COL Stefan Banach (USA-Ret.) is a Distinguished Member of the 75th Ranger Regiment and served in that organization for nine years, culminating with command of the 3rd Ranger Battalion from 2001-2003. He led U.S. Army Rangers during a historic night combat parachute assault into Afghanistan on October 19, 2001, as the “spearhead” for the Global War on Terror. Steve subsequently led U.S. Army Rangers in a second combat parachute assault into Al Anbar Province in western Iraq in 2003.  He served with distinction in the United States Army from 1983 to 2010. Since then, he has provided executive consulting services to a diverse range of clients at a number of prestigious institutions.  Steve Banach also serves as the Director, Army Management Staff College, an element of Army University responsible for “igniting the leadership potential for every Army civilian.”

In our interview with Steve Banach, we discussed global entanglement, multi-reality warfare, and the urgent need for a new paradigm and cognitive approach to warfare for the U.S. Army and larger Joint Force.  The following bullet points highlight key insights from our interview:

The U.S. military needs to develop a ‘fourth Army,’ whose form and function are capable of gaining logic from disorder. This Army will be better prepared to operate in the multi-reality, technologically integrated battlespace that is already upon us.

The next war will be characterized by operations within the virtual battlespace. To prepare for this phase of warfare, the U.S. Army needs to develop new mental models to understand the vulnerabilities that arise from an increasingly interconnected world.  Such an effort should feature the development of a ‘virtual battlespace maneuver’

Our adversaries are working to integrate technologies from autonomous weapons systems to social media to dominate this new battlespace. Future adversaries will not always be on a physical battleground, but the impacts of their operations will be felt both by the U.S. military and civilian population as they seek to create systemic shock and paralysis.

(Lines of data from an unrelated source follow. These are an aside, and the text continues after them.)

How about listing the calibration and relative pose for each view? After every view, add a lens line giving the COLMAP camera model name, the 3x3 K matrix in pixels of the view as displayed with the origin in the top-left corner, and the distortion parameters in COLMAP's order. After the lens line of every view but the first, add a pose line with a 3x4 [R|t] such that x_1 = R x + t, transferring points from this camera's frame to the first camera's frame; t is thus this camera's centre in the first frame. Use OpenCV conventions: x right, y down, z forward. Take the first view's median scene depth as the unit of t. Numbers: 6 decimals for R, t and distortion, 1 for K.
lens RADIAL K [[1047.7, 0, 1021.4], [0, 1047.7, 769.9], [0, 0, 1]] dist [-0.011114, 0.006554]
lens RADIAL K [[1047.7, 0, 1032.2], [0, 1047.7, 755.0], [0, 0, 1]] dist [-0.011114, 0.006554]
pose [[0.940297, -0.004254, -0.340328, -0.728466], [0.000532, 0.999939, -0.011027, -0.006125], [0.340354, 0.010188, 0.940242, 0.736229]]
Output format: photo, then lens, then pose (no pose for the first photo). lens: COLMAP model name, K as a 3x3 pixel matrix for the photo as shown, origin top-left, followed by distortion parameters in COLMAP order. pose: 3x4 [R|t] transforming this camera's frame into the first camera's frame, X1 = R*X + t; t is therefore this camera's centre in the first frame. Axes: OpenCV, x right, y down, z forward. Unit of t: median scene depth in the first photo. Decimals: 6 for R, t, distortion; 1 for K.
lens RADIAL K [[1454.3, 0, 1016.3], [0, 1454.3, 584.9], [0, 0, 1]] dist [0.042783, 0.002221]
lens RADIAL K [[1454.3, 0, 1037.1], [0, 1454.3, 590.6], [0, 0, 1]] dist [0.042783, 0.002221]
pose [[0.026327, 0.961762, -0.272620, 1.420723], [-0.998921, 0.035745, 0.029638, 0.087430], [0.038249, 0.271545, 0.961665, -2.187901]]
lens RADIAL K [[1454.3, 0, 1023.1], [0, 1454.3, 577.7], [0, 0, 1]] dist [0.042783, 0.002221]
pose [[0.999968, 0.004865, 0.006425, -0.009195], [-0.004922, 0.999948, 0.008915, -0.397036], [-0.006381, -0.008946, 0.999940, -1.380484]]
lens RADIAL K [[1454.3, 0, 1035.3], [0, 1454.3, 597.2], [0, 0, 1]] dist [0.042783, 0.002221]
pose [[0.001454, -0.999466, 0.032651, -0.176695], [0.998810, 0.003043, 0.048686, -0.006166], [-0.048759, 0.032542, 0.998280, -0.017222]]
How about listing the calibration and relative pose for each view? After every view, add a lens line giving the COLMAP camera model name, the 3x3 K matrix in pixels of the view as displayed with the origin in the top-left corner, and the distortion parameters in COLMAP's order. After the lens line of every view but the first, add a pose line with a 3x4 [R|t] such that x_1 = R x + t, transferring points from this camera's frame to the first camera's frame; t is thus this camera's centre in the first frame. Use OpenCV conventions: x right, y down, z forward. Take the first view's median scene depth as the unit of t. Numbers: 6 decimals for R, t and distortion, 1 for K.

The Army should redevelop its total force design and increase its operational arc to prepare the United States for this new form of conflict.

Weapons of ‘mass deception’ will be increasingly prevalent in conflict, as social media is manipulated to prevent population education and engagement with critical issues. The United States should increase awareness of this threat via programs in both civilian and military education.